14 points | by pcael 1 hour ago

5 comments

  • contravariant 1 hour ago
    I think the explanation of entropy's blind spot is a bit off. It's not actually a problem for entropy if something is generated by a rule, you can calculate entropy for things like the continuous fractions for instance, with an easy rule to generate them for any particular number. Likewise for decimal expansions.

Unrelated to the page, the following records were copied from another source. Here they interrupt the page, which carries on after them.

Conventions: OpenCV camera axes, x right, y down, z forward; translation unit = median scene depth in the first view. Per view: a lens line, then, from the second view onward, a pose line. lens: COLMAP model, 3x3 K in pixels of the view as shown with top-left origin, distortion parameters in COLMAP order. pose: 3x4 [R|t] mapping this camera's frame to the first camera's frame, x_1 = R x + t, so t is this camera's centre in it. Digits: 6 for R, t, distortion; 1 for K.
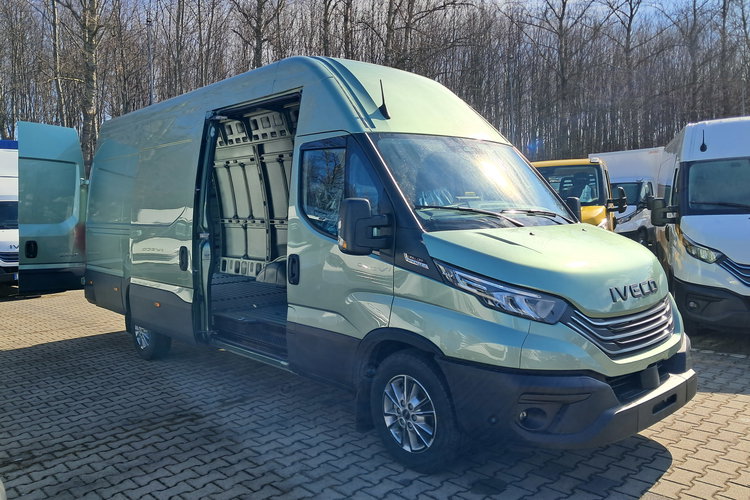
lens RADIAL K [[589.7, 0, 384.5], [0, 589.7, 231.9], [0, 0, 1]] dist [0.002500, 0.001495]
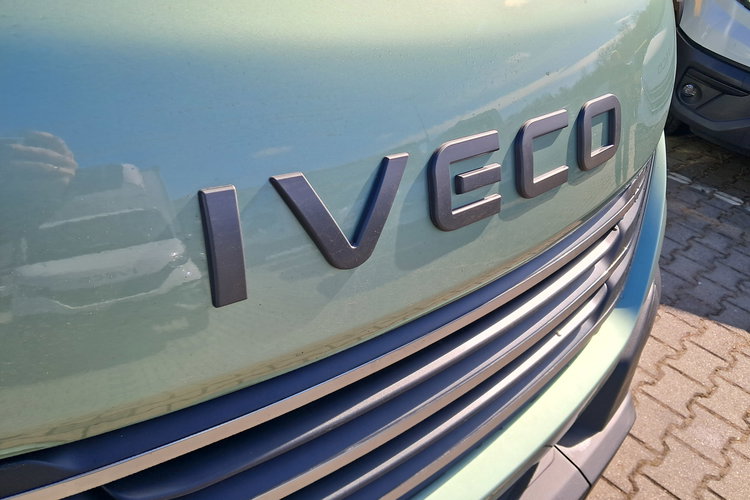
lens RADIAL K [[585.6, 0, 380.8], [0, 585.6, 229.9], [0, 0, 1]] dist [0.001612, 0.001112]
pose [[0.984496, 0.149768, 0.091312, 0.337179], [-0.175336, 0.855258, 0.487638, 0.033450], [-0.005063, -0.496088, 0.868257, 0.742232]]
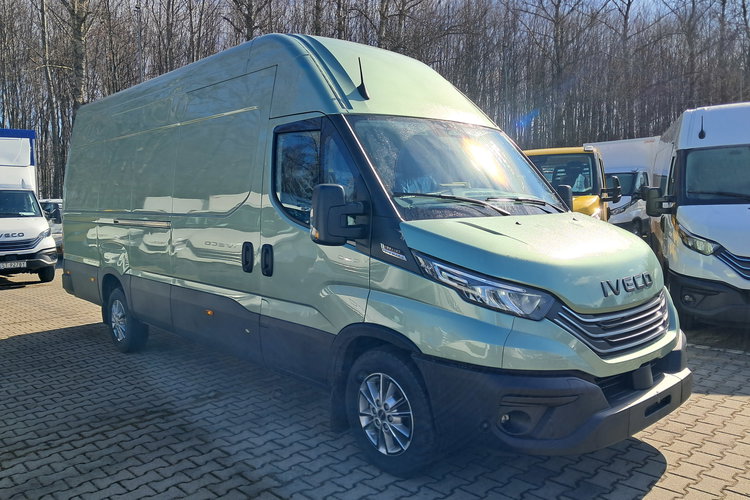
lens RADIAL K [[590.0, 0, 376.1], [0, 590.0, 239.7], [0, 0, 1]] dist [0.001094, 0.000813]
pose [[0.999988, 0.003346, -0.003629, 0.026085], [-0.003240, 0.999573, 0.029025, 0.002709], [0.003725, -0.029013, 0.999572, 0.060740]]
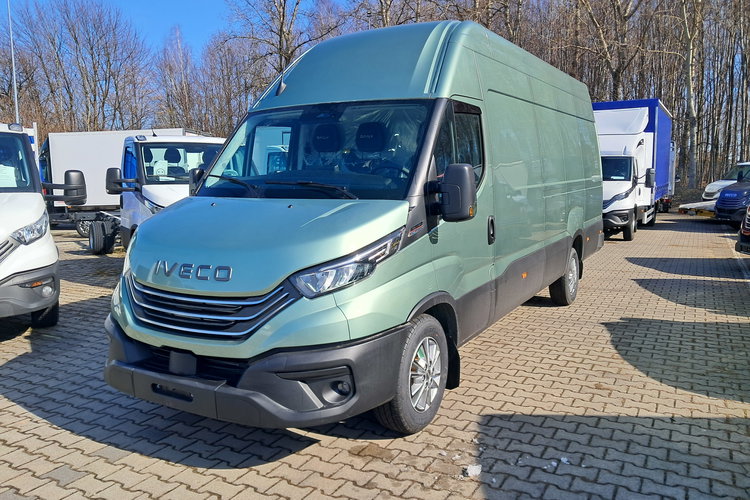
lens RADIAL K [[590.0, 0, 376.1], [0, 590.0, 239.7], [0, 0, 1]] dist [0.001094, 0.000813]
pose [[0.312166, 0.127542, -0.941427, 1.210635], [-0.033172, 0.991806, 0.123368, -0.067184], [0.949448, -0.007283, 0.313839, 0.856267]]
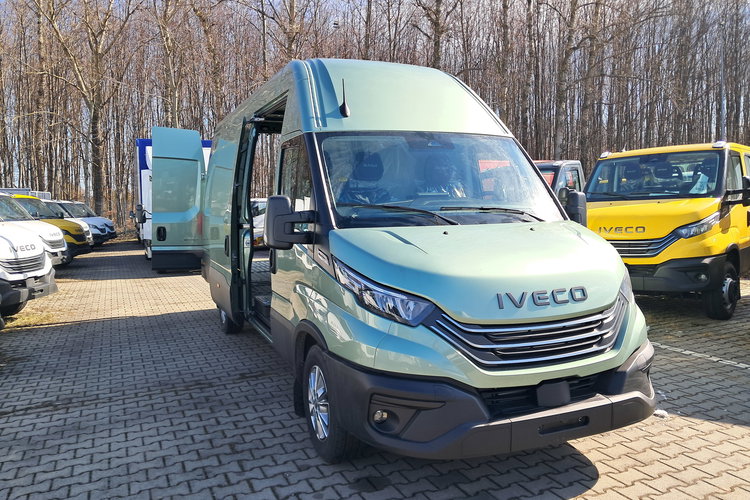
lens RADIAL K [[585.6, 0, 380.8], [0, 585.6, 229.9], [0, 0, 1]] dist [0.001612, 0.001112]
pose [[0.943009, 0.020120, -0.332159, 0.422536], [-0.014059, 0.999688, 0.020641, -0.017981], [0.332471, -0.014795, 0.942997, 0.057544]]
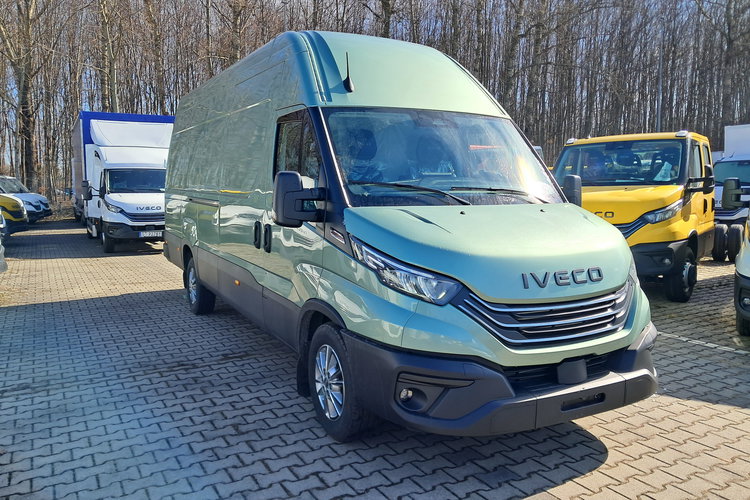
lens RADIAL K [[585.9, 0, 370.8], [0, 585.9, 238.5], [0, 0, 1]] dist [0.005741, -0.002825]
pose [[0.967256, 0.047519, -0.249315, 0.311279], [-0.032959, 0.997516, 0.062254, -0.008015], [0.251654, -0.051998, 0.966419, 0.036619]]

    The real blind spot is that entropy is meaningless for a specific sequence, you can't really ask about the entropy of pi if you don't have a theory for how the numbers are generated. Sure if it is pick a uniformly random real number between 0 and 10 then both files have equivalent entropy, but sending pi is also vanishingly unlikely.

    There's actually a more subtle way in which this is a blind spot, which takes a bit more machinery. You can define entropy for an ergodic system, which could be considered a kind of mathematical RNG. Now as it turns out this provides a way to generate something almost equivalent to a particular distribution except that this argument only holds for most starting points not all. A direct example would be how pi generates a perfectly fine random distribution of digits (we think) but something like 1/3 does not.

    • pcael 1 hour ago
      thats interesting, and maybe beyond my current knowledge, I will certainly look into it. About the entropy being a property of a distribution, thats totally correct and I need to fix the post. Thanks.
  • hyperhello 1 hour ago
    The thing that frustrates me about this argument is that there is no shortest program that produces pi. You need a computer to run it, which is massive non compressed data, or a human to calculate stuff, an uncountable amount of entropy.

    I see that the irrational pi has a smooth distribution of digits and a file full of zeroes is compressible, but they are both sort of magically part of a world that does not run programs and thus not quite different in a practical sense.

    Just my thoughts and sorry for the confusion.

    • pcael 1 hour ago
      I think that does not hold, Kolmogorov complexity is measured relative to a pre-defined universal machine for everything. The machine is not counted in the description of π, for the same reason a book's length isn't measured by including the size of the reader. You fix one interpreter, then ask "how long is the shortest input that makes something?" The interpreter is a constant — the same constant for π, for the random file, for every string in the post
  • zzless 18 minutes ago
    The choice of pi as a number whose sequence of digits is random is a bit of a weak point of the argument in the post. It is not even known whether every digit 0-9 appears infinitely many times in pi (a weak version of the normal number conjecture). So we do not really know (but strongly believe) that the sequence of pi digits would truly appear random. This of course does not detract from beautiful arguments and the general ideas in this post.
  • tristenharr 1 hour ago
    Lately I’ve felt Kolmogorov complexity is an unfair measurement because it takes for granted your underlying programming language as treats it as zero cost. In theory you could create a custom language and embed the program as data and “compress” a large random sequence with a better Kolmogorov complexity for that specific language than Pi, simply by not exposing the ability in the language to even work with Pi. I think what’s maybe more interesting is when you take into account the work of Dr. Futamura and the idea of Jones Optimality and view things through that lens.
    • zzless 26 minutes ago
      His definition of Kolmogorov complexity is a bit loose. The rigorous definition uses Turing machines (or Minsky, or Post, or some sort of lambda expression, etc.) so the size is something specific. Different versions of complexity defined this way may give different values but have the same properties and asymptotics so one might just as well stick with the Turing kind. Chaitin's theorem (about the limit of Kolmogorov's complexity being just entropy) holds for all versions as well.
    • pcael 43 minutes ago
      Does that solve the issue? You can always ask yourself if you can embedd something smaller or not? Kolmogorov is just comparing things.. plus, in order to specifically point to pi in the languages internal table, you will need complexity as large as your representation of pi.
  • andytratt 34 minutes ago
    there are many instances of claude in here, so not sure what that disclaimer was about.